Court Opinion

ID: 6790439
Source: CourtListenerOpinion
Date Created: 2022-07-21 01:09:55.017635+00
Date Added: 2024-06-11T16:03:02.257684
License: Public Domain

Pfeifer, J.,
dissenting.
{¶ 30} I dissent because I believe that the Tax Commissioner abused his discretion in not granting the abatements in this case. R.C. 5711.28 states: “If it appears that the failure of the taxpayer to timely return or list as required under this chapter * * * was due to reasonable cause and not willful neglect, the commissioner may abate in whole or in part the penalty assessment.” J.M. Smucker Company (“Smucker Co.”) fundamentally changed its business in 2001 and 2002, causing both Smucker Co. and the newly formed J.M. Smucker, L.L.C. (“Smucker LLC”), to file their personal-property-tax returns late. The same event, the restructuring of the commercial enterprise and the near doubling of the size of Smucker Co. through merger, caused the late filings. The Tax Commissioner granted Smucker Co.’s request for abatement of the late-filing penalty and should also have granted the requests of Smucker LLC.
{¶ 31} The commissioner’s failure to abate the late-filing penalty for Smucker LLC was due to the application of unwritten internal policies. As the majority opinion relates, the Department of Taxation routinely grants abatements when the taxpayer has not previously made a delinquent filing in the previous five-year look-back period. In this case, the mechanical application of the look-back *344policy — considering the failure of Smucker LLC to file returns for 2002 and 2003 as separate events — was an abuse of discretion. Smucker LLC was not a habitual offender — it was an entity trying to establish what its assets were even after it came into being in 2002. The Tax Commissioner treated Smucker LLC like a serial scofflaw rather than as an entity dealing with the same concerns as Smucker Co.
Sleggs, Danzinger & Gill Co., L.P.A., and Todd W. Sleggs, for appellant.
Marc Dann, Attorney General, and Duane M. White, Assistant Attorney General, for appellee.

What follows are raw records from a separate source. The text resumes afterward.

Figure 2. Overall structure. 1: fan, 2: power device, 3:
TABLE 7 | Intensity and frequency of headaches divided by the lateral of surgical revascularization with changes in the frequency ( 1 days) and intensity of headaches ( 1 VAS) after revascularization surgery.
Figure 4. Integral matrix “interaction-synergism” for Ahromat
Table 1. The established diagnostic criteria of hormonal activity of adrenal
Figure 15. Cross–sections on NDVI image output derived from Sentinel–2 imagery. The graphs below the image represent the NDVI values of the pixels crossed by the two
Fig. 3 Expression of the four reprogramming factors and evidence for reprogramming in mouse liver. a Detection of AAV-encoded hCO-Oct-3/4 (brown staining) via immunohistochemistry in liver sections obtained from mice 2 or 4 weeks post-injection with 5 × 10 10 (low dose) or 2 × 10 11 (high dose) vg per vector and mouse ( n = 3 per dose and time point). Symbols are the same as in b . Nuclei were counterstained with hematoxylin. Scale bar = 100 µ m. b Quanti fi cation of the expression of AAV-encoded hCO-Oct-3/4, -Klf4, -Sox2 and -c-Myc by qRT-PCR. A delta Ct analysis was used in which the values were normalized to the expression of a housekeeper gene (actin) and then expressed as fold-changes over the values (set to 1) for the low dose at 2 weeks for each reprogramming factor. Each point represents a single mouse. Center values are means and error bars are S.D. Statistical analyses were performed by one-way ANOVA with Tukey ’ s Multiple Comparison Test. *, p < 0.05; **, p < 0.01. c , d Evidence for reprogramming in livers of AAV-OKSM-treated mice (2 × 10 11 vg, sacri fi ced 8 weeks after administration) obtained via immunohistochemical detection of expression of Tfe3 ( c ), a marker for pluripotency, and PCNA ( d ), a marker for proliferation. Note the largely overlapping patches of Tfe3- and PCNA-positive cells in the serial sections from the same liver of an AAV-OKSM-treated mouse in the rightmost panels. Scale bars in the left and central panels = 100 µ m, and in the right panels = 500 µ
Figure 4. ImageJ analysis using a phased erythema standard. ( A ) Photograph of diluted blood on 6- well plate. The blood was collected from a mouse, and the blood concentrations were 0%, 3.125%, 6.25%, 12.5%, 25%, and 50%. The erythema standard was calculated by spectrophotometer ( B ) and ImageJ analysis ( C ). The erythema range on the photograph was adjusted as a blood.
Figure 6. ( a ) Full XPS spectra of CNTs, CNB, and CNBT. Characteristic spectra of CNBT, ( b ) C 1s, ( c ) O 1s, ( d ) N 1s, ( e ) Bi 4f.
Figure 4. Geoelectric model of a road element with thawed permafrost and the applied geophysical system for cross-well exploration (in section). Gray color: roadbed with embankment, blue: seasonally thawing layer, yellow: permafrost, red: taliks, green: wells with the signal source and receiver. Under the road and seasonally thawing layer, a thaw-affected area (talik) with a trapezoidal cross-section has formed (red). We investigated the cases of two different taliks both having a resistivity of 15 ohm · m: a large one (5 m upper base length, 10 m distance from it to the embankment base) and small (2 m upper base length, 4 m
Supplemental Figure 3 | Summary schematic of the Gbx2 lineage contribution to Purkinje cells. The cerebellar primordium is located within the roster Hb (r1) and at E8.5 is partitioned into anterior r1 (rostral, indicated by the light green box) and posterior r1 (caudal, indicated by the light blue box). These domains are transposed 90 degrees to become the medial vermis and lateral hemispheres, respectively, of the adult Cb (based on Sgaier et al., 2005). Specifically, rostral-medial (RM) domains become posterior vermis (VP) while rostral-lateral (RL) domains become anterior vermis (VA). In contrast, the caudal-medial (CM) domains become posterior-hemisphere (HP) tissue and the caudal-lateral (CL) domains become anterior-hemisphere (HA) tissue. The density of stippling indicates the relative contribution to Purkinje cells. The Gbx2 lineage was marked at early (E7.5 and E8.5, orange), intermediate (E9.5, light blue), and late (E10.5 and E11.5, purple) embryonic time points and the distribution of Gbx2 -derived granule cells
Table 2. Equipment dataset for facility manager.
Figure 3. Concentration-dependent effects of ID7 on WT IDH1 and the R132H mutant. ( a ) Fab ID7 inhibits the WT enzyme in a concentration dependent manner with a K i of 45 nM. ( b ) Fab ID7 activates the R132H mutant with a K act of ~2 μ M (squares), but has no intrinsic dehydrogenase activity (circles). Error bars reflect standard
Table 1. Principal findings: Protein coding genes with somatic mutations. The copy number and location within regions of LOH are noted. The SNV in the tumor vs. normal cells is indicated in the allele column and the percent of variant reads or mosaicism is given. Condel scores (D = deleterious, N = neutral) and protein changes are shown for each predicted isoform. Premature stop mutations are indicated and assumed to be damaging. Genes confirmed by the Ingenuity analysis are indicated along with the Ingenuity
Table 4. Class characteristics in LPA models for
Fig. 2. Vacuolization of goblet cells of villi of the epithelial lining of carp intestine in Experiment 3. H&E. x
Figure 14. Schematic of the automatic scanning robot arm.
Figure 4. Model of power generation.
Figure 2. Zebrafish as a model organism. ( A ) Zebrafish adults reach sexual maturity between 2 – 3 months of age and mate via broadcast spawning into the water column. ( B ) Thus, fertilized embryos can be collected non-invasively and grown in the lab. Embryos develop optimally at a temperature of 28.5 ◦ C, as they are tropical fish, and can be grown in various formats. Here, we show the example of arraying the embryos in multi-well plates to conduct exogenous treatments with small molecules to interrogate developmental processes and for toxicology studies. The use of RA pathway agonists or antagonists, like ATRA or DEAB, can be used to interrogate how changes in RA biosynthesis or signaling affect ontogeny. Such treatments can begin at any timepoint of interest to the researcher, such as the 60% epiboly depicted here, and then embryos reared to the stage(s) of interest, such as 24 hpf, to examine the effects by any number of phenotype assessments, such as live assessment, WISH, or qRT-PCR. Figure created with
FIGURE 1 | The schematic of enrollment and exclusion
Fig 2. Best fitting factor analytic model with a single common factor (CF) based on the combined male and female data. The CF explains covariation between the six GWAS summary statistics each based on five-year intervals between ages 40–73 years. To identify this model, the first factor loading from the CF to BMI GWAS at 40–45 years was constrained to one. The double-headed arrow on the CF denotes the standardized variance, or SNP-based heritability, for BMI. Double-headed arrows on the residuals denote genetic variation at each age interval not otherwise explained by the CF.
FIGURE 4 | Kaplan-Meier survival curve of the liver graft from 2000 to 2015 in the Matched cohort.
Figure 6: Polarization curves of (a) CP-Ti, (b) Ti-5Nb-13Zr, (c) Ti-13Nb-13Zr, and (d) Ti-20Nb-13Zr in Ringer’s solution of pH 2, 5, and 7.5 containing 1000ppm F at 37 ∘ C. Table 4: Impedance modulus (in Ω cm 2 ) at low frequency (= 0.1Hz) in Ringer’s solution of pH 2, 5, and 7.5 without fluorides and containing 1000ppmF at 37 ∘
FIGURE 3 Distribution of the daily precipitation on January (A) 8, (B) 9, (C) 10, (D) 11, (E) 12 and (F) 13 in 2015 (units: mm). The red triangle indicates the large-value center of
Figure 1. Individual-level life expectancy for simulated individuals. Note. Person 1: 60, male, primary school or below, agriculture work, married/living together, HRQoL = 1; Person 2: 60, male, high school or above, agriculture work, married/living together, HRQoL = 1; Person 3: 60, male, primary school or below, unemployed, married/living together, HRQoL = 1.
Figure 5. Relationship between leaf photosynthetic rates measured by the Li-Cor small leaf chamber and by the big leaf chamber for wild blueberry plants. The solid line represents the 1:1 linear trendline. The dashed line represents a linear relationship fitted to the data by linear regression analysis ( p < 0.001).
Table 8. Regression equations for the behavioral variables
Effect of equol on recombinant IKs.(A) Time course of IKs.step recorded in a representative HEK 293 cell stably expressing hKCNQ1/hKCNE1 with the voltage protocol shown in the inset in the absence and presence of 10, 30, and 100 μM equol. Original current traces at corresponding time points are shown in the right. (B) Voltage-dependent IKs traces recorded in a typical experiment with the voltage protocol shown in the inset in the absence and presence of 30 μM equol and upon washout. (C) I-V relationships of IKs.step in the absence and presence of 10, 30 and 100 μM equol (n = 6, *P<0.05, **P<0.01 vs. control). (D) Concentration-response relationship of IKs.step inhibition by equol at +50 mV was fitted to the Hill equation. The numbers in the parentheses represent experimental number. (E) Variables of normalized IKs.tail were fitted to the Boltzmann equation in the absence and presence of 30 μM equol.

{¶ 32} The majority suggests that Smucker LLC should have filed inaccurate returns and simply fixed them later. That solution would run contrary to the requirement that the company treasurer declare on the tax return that the return is true, accurate, and complete. The majority cites testimony from a Department of Taxation employee that the department would actually accept tax returns without that declaration and simply allow companies without accurate valuations to declare that their returns are based on “the best available information.” The commission’s unwritten policy allowing a skirting of its own rules should not have been the basis of a decision to deny the abatements that Smucker LLC requested.
O’Donnell, J., concurs in the foregoing opinion.